Mookie Betts roba el espectáculo en su papel no convencional como short stop de los Dodgers en su última victoria 6-2 sobre los Cachorros de Chicago. A pesar de nunca haber jugado la posición en las ligas mayores, Betts demostró ser un verdadero atleta al facturar una jugada crucial en el octavo episodio. Con corredores en primera y segunda base sin outs en la pizarra, el jugador recibió un rodado y avanzó hacia su derecha para tomar la bola y correr hacia la almohadilla de la intermedia para retirar al corredor. Pegó un salto y tiró hacia la primera almohadilla, donde Freddie Freeman mascoteó el envío de manera brillante. Esta jugada espectacular logró su cometido y evitó que una tanda inicialmente productiva para los Cachorros se convirtiera en una oportunidad clara de anotar. Los Dodgers se mantuvieron sólidos y terminaron ganando el partido.

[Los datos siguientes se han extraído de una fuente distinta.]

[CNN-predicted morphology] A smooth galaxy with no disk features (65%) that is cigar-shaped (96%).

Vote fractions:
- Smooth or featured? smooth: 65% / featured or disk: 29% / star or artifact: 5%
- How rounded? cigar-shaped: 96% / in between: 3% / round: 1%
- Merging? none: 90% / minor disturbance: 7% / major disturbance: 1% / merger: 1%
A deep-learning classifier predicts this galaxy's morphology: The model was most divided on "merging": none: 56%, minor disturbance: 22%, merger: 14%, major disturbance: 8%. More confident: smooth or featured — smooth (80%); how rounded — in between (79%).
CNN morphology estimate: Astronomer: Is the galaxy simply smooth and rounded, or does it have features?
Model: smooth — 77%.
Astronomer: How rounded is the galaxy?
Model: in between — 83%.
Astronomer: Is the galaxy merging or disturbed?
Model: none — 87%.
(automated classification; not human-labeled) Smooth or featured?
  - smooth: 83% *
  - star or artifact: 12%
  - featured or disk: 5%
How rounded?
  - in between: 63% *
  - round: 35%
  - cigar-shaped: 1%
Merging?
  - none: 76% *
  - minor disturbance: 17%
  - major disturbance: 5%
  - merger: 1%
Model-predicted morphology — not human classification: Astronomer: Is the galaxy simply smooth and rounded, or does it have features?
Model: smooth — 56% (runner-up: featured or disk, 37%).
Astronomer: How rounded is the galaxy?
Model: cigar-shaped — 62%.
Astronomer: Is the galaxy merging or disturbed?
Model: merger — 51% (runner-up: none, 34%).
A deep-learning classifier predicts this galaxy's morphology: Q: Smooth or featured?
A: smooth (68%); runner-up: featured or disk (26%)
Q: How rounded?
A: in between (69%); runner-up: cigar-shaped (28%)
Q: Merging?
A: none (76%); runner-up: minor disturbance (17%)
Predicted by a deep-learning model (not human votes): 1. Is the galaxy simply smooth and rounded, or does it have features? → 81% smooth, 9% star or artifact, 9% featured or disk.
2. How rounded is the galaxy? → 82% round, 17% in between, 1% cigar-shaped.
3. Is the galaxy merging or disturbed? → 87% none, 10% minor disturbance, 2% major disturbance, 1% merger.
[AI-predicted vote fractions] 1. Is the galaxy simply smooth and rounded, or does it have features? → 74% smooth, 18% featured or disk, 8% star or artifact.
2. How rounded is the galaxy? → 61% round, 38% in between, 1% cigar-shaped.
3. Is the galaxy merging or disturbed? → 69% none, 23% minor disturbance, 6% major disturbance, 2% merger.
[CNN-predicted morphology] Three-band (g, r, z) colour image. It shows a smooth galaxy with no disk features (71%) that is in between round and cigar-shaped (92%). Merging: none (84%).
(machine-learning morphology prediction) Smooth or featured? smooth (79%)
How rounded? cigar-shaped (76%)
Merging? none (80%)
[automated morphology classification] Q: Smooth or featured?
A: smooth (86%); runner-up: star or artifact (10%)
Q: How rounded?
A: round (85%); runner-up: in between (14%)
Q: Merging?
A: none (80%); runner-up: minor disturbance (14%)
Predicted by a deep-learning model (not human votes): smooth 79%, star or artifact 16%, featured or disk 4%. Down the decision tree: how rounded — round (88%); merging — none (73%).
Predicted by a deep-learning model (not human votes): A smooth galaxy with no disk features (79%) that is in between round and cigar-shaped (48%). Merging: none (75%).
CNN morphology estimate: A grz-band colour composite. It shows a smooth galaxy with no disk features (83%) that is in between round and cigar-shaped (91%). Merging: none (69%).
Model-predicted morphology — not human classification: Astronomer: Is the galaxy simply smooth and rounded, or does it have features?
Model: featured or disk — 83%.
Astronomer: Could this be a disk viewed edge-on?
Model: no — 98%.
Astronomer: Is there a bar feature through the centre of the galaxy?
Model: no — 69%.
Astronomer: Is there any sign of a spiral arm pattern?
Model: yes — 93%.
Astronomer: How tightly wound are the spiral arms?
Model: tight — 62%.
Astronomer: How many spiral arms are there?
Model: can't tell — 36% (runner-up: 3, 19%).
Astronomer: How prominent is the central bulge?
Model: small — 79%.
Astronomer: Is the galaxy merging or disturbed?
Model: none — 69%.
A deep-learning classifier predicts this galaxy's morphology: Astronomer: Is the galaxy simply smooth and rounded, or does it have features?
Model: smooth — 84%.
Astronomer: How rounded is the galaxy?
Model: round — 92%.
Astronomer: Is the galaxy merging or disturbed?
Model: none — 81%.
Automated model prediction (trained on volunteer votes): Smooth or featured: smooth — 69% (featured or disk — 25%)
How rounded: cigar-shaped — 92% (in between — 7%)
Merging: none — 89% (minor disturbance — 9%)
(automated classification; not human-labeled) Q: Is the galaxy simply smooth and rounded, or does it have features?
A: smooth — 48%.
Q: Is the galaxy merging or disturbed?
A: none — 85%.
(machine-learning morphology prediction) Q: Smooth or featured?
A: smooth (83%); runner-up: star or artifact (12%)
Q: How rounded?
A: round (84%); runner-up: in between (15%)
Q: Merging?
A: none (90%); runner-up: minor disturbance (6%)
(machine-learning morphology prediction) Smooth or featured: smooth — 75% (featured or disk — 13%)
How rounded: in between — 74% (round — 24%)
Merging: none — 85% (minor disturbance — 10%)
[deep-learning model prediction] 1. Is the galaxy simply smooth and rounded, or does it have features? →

Después de las acciones emocionantes en el octavo episodio, el novato James Outman fue el héroe en el noveno y conectó un Grand Slam, convirtiéndose en el primer novato de la historia de la franquicia en hacerlo para tomar ventaja en el noveno inning o posterior desde 2016. “Parecía que estábamos sufriendo por una carrera durante todo el juego, por lo que el hecho de que lo consiguiéramos fue enorme”, dijo Outman a las cámaras de SportsNet L.A., sobre lo que pasaba por su mente al dar el batazo.

A pesar de la victoria contundente de los Dodgers, la jugada de Betts en su papel no convencional como short stop sin duda será recordada por los aficionados y los expertos por mucho tiempo. Aunque Betts nunca había jugado la posición a nivel de las ligas mayores, demostró tener las habilidades necesarias para hacerlo y ayudó a su equipo a mantener su posición sólida en la liga.